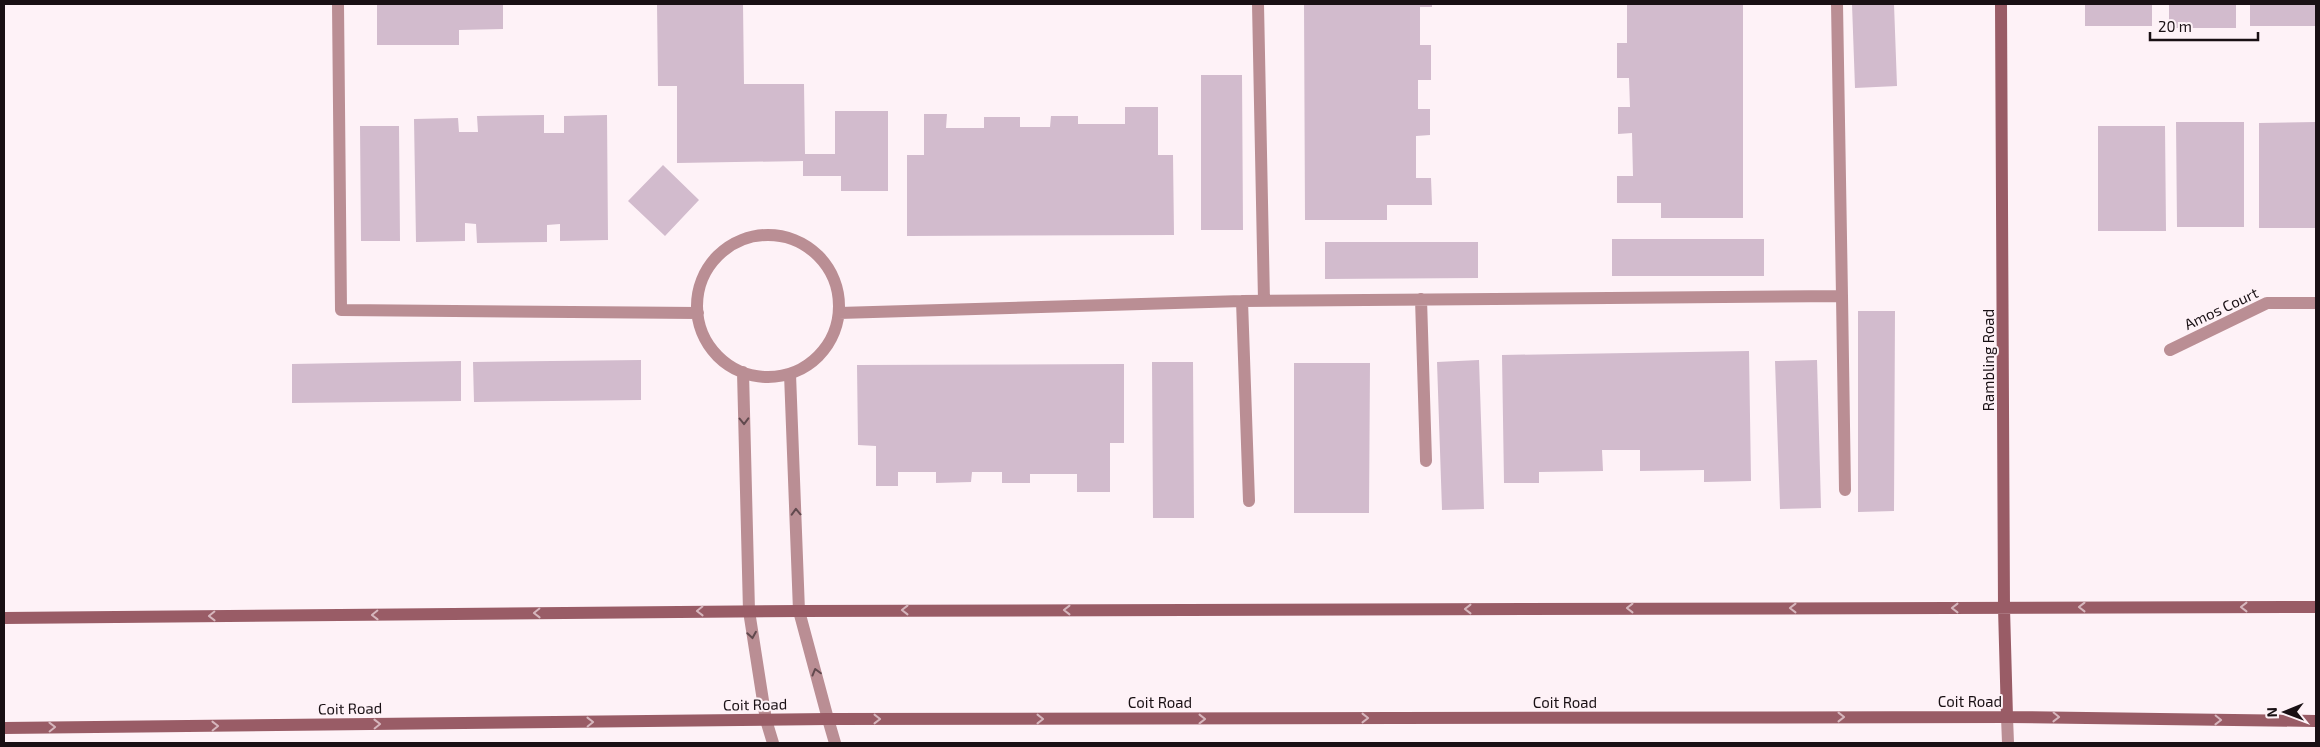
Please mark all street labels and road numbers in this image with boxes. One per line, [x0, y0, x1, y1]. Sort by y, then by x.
street label: Amos Court [2181, 283, 2261, 333]
street label: Rambling Road [1979, 309, 1997, 411]
street label: Coit Road [1938, 692, 2002, 710]
street label: Coit Road [1128, 693, 1192, 711]
street label: Coit Road [1533, 693, 1597, 711]
street label: Coit Road [723, 694, 787, 714]
street label: Coit Road [318, 698, 382, 718]

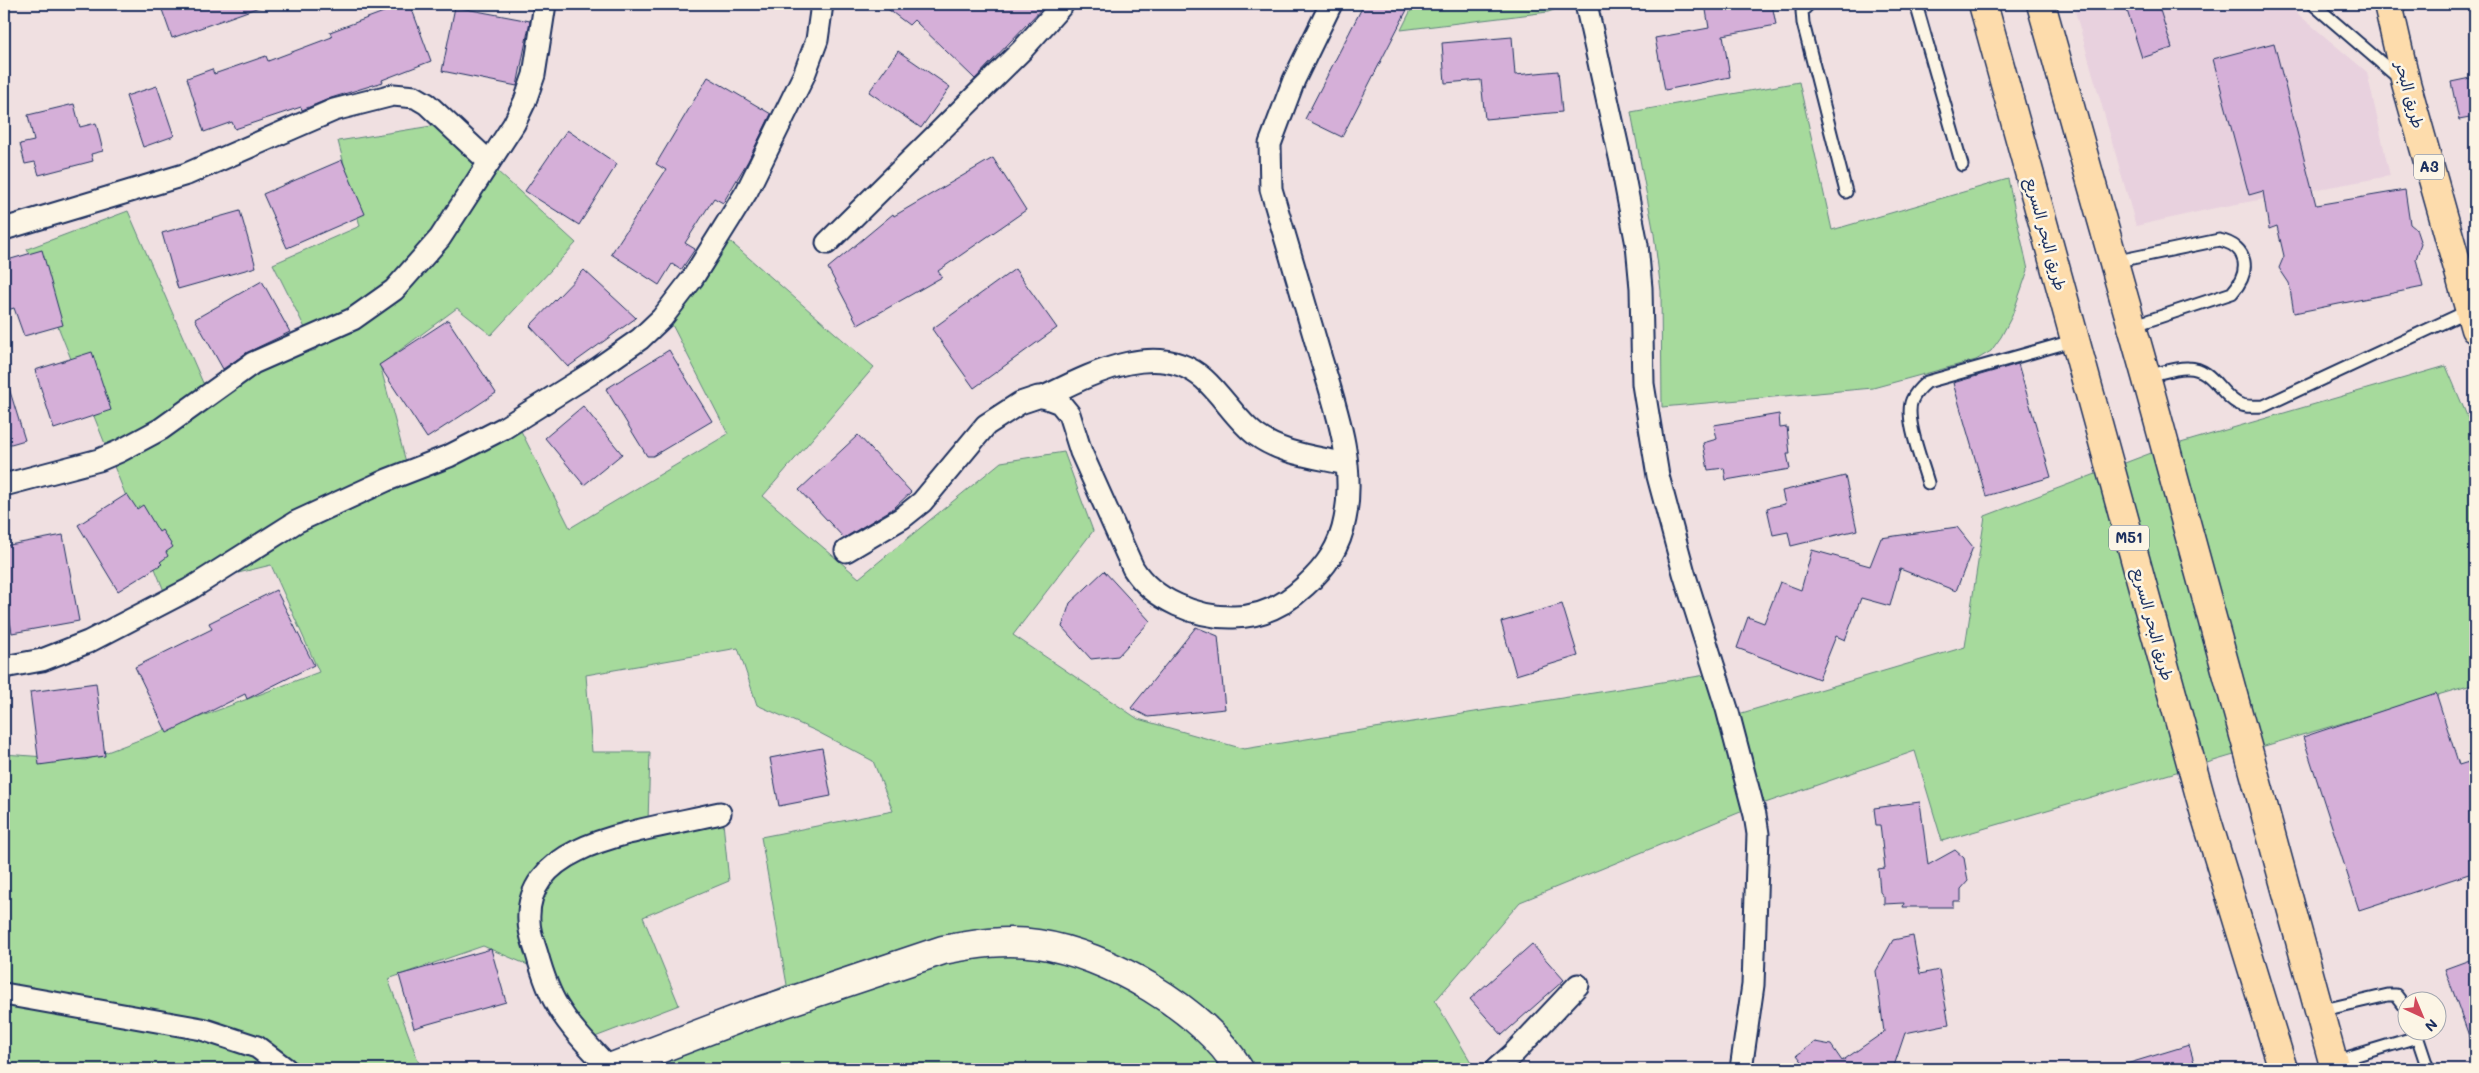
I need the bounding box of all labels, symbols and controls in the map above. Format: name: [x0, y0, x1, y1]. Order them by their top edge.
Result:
street label: طريق البحر: [2391, 57, 2430, 131]
road number: A3: [2414, 154, 2444, 180]
street label: طريق البحر السريع: [2019, 175, 2072, 293]
road number: M51: [2109, 526, 2149, 550]
street label: طريق البحر السريع: [2126, 565, 2179, 683]
north arrow: [2396, 990, 2446, 1040]
text: N: [2421, 1015, 2442, 1036]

# ACTIVITY
Every line above is to be written out unchanged, with the pictures omitted.

# RESPONSE
Please mark all street labels and road numbers in this image with boxes. One per line, [x0, y0, x1, y1]. Sort by y, then by x.
street label: Amos Court [2181, 283, 2261, 333]
street label: Rambling Road [1979, 309, 1997, 411]
street label: Coit Road [1938, 692, 2002, 710]
street label: Coit Road [1128, 693, 1192, 711]
street label: Coit Road [1533, 693, 1597, 711]
street label: Coit Road [723, 694, 787, 714]
street label: Coit Road [318, 698, 382, 718]

I need the bounding box of all labels, symbols and controls in the map above. Format: name: [x0, y0, x1, y1]. Order them by their top edge.
Result:
street label: طريق البحر: [2391, 57, 2430, 131]
road number: A3: [2414, 154, 2444, 180]
street label: طريق البحر السريع: [2019, 175, 2072, 293]
road number: M51: [2109, 526, 2149, 550]
street label: طريق البحر السريع: [2126, 565, 2179, 683]
north arrow: [2396, 990, 2446, 1040]
text: N: [2421, 1015, 2442, 1036]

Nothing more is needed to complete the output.